MQTT Streams in EMQX: Bringing Replayable Data and Durable Pipelines to MQTT

With EMQX 6.2 now released, we are continuing to expand what MQTT can support across real-time systems, AI workloads, and industrial architectures.
Before looking ahead, it is worth taking a closer look at one of the most important capabilities introduced in EMQX 6.1: MQTT Streams.
For years, MQTT has been known for real-time data movement, but it has lacked durability and replay, two capabilities that modern systems increasingly expect. MQTT Streams change that.
The Limitation of Real-Time Only Messaging
In a standard MQTT setup, messages are delivered in real time to subscribers and, once consumed, are no longer available.
This works well when systems are always online and continuously processing data. In practice, however, real-world systems are rarely that simple.
Consumers go offline, pipelines fail, and new applications often need access to historical data. Teams also need to replay events to debug issues or rebuild downstream systems. Without replay, gaps inevitably appear.
To address this, many teams introduce a separate streaming system such as Kafka. MQTT handles ingestion, while another system handles durability and replay. While effective, this approach adds complexity, cost, and operational overhead.
What Modern IoT Systems Need
As deployments grow, expectations evolve.

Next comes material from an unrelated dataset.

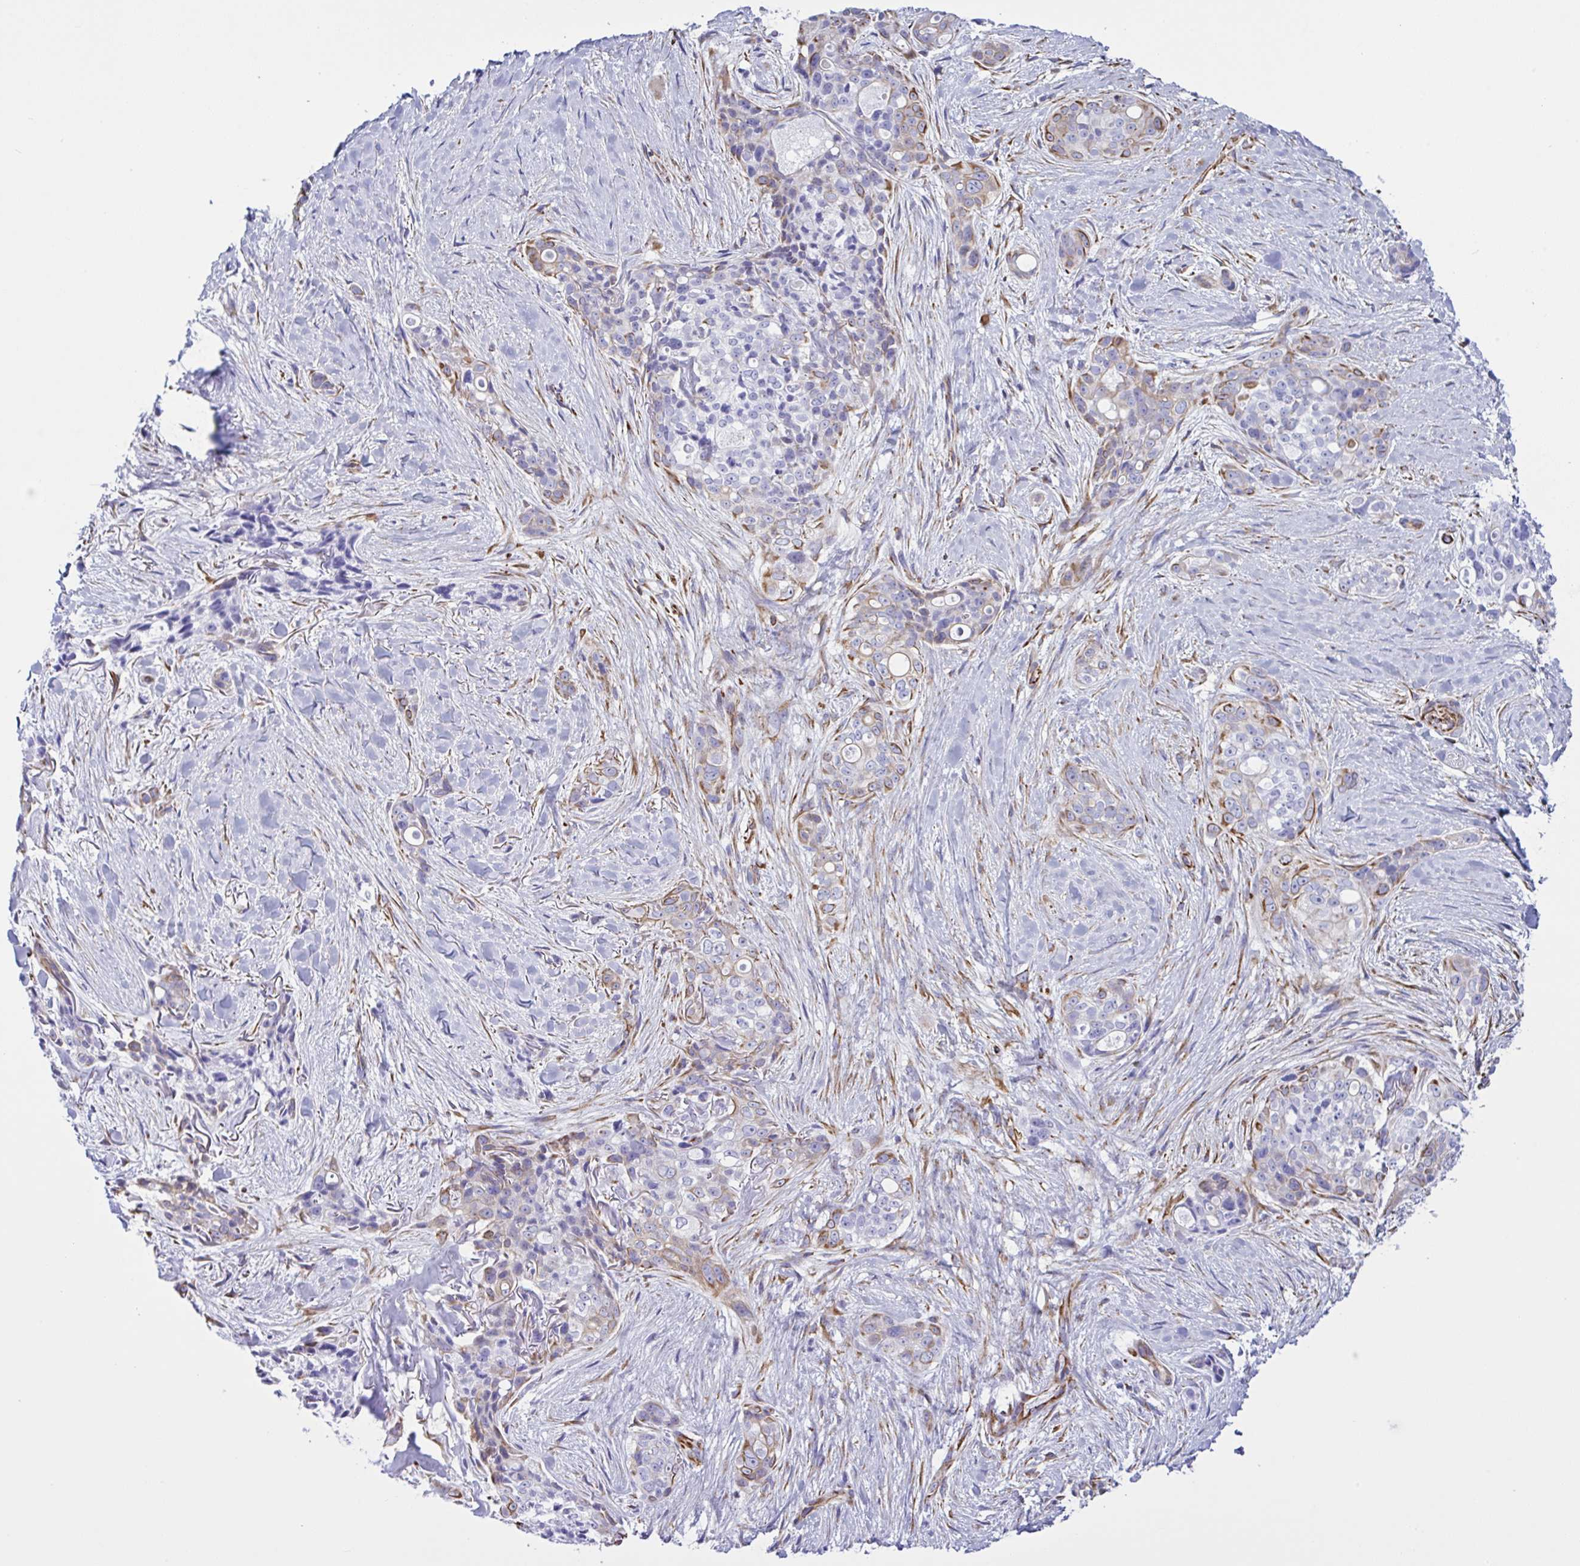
{"staining": {"intensity": "moderate", "quantity": "<25%", "location": "cytoplasmic/membranous"}, "tissue": "skin cancer", "cell_type": "Tumor cells", "image_type": "cancer", "snomed": [{"axis": "morphology", "description": "Basal cell carcinoma"}, {"axis": "topography", "description": "Skin"}], "caption": "This is a photomicrograph of immunohistochemistry staining of basal cell carcinoma (skin), which shows moderate staining in the cytoplasmic/membranous of tumor cells.", "gene": "SMAD5", "patient": {"sex": "female", "age": 79}}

Teams need durable data retention, replayable event streams, and the ability to consume data from specific points in time. They also require reliable pipelines to support analytics and AI workloads.
These are no longer advanced capabilities. They are foundational requirements for modern data architectures. Until recently, MQTT and streaming systems have largely existed in separate domains.
MQTT Streams in EMQX 6.1
MQTT Streams were introduced in EMQX 6.1 to bring durable, replayable data streams directly into MQTT.
Instead of treating MQTT messages as transient events, streams organize them as an ordered, append-only log. This allows data to be retained and consumed independently of when it was originally published.
Subscribers can read from a stream using offsets, similar to modern streaming systems. This makes it possible to replay past messages, recover from failures, and build reliable data pipelines without introducing another system.
At a high level, MQTT Streams introduce three key capabilities. Messages are stored durably, allowing them to persist beyond real-time delivery. Consumers can replay data using offsets to read from any point in the stream. And stream-based consumption operates alongside traditional pub/sub, giving teams flexibility in how data is accessed and processed.
How It Works
MQTT Streams introduce a new way to organize and consume data.
Messages are written into streams and stored as an ordered sequence. Consumers subscribe to that stream and control where they begin reading, either from the latest messages or from an earlier point in time.
Each stream maintains an ordered sequence of messages within its shards, and consumers track their position using offsets. In EMQX, an offset represents a specific point in time within the stream, allowing consumers to replay data or resume processing from where they left off.
This model enables multiple consumers to read the same data independently, each at their own pace, without interfering with one another.
In practice, this supports several important patterns, including reprocessing historical data, backfilling analytics pipelines, recovering from downstream outages, and debugging issues using real event data.
Importantly, this does not replace traditional MQTT pub/sub. Instead, it extends it. Real-time subscribers can continue operating as before, while stream consumers can take advantage of durability and replay when needed.
While the underlying model is similar to modern streaming systems, EMQX makes it straightforward to configure and manage streams directly within the platform.

Example EMQX Streams configuration, including retention policies, stream key settings, and shard controls for managing durable message storage.
Why This Matters
MQTT Streams significantly expand what MQTT can be used for.
Instead of acting only as a real-time transport layer, MQTT can now serve as a durable data backbone for IoT and AI systems.
This shift simplifies architecture by removing the need for a separate streaming system. It reduces operational overhead by minimizing the number of components to manage and accelerates development by allowing teams to build replayable pipelines directly on MQTT. It also creates a more consistent data model, with a single system supporting both real-time and historical data access.
For many teams, this eliminates an entire layer of infrastructure.
Where MQTT Streams Fit
MQTT Streams are especially valuable in scenarios where data needs to be both real-time and durable.
- In industrial environments, where systems frequently disconnect or operate intermittently, streams ensure that data is not lost and can be replayed once systems come back online.
- In analytics and AI pipelines, streams make it possible to backfill historical data or reprocess events as models evolve.
- In event-driven architectures, they provide a reliable way to recover from downstream failures without losing critical data.
From Messaging to Data Backbone
MQTT has long been known for efficient real-time communication.
With the introduction of streams in EMQX 6.1, it becomes something more. It becomes a system that not only moves data, but also retains, replays, and supports downstream processing at scale.
MQTT Streams transform MQTT from a transient messaging protocol into a durable data backbone for modern IoT and AI systems.
As EMQX continues to evolve with releases like 6.2, this foundation becomes increasingly important, enabling not just real-time data movement but reliable, replayable, and coordinated systems at scale.